Research on Evolution of Flood Tidal Delta during Last 3,500 Years
This summer, a seismic survey was completed using the University of Houston Department of Earth and Atmospheric Sciences’ shallow water research vessel, R/V Mishipeshu, a pontoon boat modified for towing survey gear. The use of a pontoon boat allows surveys to be completed in shallower water than most seismic surveys and imaging of depositional environments not typically seen.
A CHIRP subbottom profiler was towed and used for collection of high-resolution seismic data. In total, 65 km of seismic data was collected. The work was part of a geology Ph.D. research project by Carolina Ramon that focused on the evolution of the San Luis pass flood tidal delta during the last 3,500 years. The San Luis Pass is a tidal inlet located on the Texas Gulf Coast, approximately 80 km south of Houston and 32 km southwest of Galveston. The pass separates Galveston and Follets Island.

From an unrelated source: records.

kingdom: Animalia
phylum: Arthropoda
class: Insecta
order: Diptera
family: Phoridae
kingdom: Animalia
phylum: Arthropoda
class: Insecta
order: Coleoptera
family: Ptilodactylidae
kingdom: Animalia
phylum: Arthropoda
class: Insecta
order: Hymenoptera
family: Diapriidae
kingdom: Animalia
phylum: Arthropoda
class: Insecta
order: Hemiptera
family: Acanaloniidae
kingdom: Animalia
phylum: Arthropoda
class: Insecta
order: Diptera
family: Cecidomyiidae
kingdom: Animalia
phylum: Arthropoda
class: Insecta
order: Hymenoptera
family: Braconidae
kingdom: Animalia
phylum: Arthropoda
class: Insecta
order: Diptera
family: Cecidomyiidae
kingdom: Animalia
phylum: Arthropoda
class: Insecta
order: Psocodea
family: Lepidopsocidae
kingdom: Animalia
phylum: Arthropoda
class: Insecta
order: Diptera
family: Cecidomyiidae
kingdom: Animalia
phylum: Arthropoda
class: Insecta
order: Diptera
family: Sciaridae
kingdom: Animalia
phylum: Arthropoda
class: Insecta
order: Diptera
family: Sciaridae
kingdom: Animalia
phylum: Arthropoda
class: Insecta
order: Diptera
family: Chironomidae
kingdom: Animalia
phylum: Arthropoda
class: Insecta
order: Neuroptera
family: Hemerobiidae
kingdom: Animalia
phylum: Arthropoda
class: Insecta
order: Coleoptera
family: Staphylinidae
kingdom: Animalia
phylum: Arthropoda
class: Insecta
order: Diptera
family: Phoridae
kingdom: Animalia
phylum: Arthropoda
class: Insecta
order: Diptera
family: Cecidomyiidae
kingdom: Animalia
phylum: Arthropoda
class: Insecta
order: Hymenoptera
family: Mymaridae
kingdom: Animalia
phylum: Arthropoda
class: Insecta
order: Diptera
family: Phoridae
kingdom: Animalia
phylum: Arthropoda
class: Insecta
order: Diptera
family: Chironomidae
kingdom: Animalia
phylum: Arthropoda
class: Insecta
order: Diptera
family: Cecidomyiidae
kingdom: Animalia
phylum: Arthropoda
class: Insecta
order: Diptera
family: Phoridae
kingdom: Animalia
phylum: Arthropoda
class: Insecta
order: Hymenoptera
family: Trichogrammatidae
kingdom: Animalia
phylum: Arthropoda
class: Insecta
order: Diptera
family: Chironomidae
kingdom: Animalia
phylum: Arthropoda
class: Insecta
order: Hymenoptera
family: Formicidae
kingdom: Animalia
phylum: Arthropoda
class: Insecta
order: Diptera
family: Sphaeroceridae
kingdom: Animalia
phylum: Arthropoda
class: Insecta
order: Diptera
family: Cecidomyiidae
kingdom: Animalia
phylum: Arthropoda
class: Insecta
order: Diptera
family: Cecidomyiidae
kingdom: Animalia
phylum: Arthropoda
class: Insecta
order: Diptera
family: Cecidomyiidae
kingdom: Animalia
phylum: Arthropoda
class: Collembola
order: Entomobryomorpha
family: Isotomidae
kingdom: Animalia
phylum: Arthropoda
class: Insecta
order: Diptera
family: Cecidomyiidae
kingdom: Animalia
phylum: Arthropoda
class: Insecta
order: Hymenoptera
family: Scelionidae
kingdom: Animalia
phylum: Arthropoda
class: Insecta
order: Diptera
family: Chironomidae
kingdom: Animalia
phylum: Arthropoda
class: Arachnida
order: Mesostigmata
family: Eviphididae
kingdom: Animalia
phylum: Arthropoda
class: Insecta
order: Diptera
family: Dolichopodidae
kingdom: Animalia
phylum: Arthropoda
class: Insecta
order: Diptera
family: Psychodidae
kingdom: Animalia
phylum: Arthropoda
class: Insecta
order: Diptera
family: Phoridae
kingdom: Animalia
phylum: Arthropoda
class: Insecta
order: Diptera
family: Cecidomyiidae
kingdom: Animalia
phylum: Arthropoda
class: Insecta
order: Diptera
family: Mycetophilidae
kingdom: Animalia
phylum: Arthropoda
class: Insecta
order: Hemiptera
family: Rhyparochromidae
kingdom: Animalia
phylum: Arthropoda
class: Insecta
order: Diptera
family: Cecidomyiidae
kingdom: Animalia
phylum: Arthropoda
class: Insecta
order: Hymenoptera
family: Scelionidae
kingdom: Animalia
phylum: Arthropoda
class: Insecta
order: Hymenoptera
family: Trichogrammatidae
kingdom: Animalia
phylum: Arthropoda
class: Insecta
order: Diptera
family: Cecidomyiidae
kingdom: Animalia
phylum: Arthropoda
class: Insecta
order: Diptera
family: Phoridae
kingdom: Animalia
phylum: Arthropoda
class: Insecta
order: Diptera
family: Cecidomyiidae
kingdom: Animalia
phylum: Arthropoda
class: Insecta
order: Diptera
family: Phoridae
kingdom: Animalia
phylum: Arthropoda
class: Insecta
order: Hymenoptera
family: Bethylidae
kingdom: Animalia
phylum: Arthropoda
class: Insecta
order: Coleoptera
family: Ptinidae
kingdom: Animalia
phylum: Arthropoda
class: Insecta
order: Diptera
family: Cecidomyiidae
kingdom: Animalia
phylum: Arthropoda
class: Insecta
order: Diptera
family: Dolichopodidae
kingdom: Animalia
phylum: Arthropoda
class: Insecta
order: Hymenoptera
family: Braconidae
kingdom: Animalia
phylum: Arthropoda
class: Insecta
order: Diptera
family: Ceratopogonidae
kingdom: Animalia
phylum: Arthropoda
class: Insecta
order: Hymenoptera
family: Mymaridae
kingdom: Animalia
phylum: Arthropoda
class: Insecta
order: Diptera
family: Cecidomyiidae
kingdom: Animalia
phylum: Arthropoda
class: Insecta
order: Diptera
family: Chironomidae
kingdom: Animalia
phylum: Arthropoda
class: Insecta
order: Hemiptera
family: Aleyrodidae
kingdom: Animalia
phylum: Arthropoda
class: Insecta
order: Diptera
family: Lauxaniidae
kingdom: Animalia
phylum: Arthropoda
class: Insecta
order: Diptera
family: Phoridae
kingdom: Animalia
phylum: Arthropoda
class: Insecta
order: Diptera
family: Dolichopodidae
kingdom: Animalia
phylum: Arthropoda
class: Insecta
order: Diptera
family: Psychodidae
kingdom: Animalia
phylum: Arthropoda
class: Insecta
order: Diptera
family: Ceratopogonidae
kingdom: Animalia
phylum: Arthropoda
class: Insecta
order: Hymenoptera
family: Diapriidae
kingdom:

The seismic survey was a great opportunity for students to actively integrate geology and geophysics studies and to acquire a set of new skills including marine survey planning, shallow water seismic acquisition, frequency variations, sediment types, marine navigation systems, subsurface structures, safety practices, equipment management, and boat driving.
The participants were graduate students and faculty from UH and undergraduates from UH and UH-Downtown (UHD), Undergraduate students included Raza Mir (UHD), Itzel Cardenas (UHD), and Magdalena Dobrijevic (UH). Graduate students participating included Ben Chang, Carolina Ramon, Matthew Sexton and Jiannan Wang. Research staff Li Chang and Dr. Julia Wellner, assistant professor, also participated. Dr. Will Sager provided the CHIRP system.
This survey is the first use of the R/V Mishipeshu for a research survey. This survey was made possible by funding from AAPG Grants-in-Aid and a grant from the Department of Earth and Atmospheric Sciences.